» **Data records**
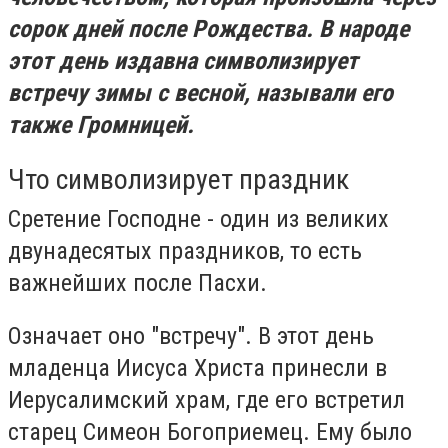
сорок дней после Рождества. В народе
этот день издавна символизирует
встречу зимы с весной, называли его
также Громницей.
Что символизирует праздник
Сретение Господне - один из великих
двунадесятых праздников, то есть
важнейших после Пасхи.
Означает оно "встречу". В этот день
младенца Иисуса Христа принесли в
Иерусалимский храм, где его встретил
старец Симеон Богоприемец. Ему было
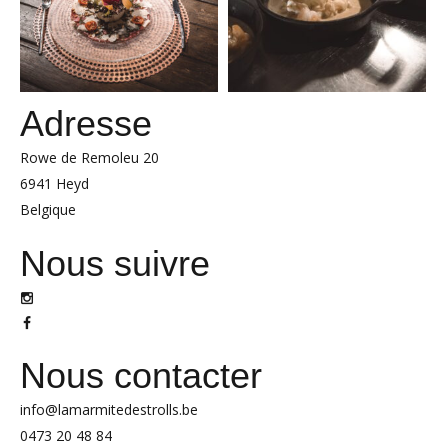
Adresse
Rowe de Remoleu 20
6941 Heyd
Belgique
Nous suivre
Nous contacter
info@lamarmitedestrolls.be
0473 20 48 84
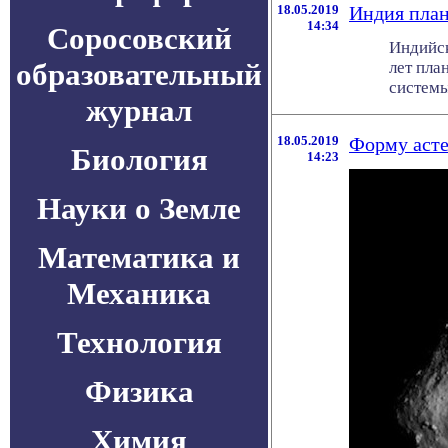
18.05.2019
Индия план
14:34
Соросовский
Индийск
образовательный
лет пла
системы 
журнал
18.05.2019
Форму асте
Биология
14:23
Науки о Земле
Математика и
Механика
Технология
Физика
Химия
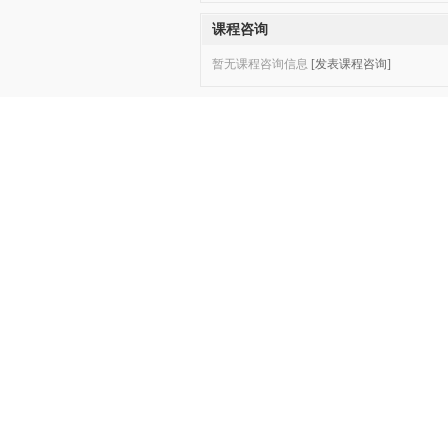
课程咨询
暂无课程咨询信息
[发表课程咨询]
...
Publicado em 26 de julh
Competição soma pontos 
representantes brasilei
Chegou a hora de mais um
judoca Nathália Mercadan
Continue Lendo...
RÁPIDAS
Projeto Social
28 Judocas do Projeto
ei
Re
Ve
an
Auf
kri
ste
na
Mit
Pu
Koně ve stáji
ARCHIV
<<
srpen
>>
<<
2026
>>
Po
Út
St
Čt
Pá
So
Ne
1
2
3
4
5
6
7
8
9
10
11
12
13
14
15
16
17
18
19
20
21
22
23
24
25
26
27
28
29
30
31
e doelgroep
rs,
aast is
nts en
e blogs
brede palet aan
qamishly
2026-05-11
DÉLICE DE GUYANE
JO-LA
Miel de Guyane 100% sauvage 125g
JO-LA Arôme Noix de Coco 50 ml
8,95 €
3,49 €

» **Assignment**
One figure is all that is needed: the number of lines above in which the word "после" appears.

» **Task answer**
2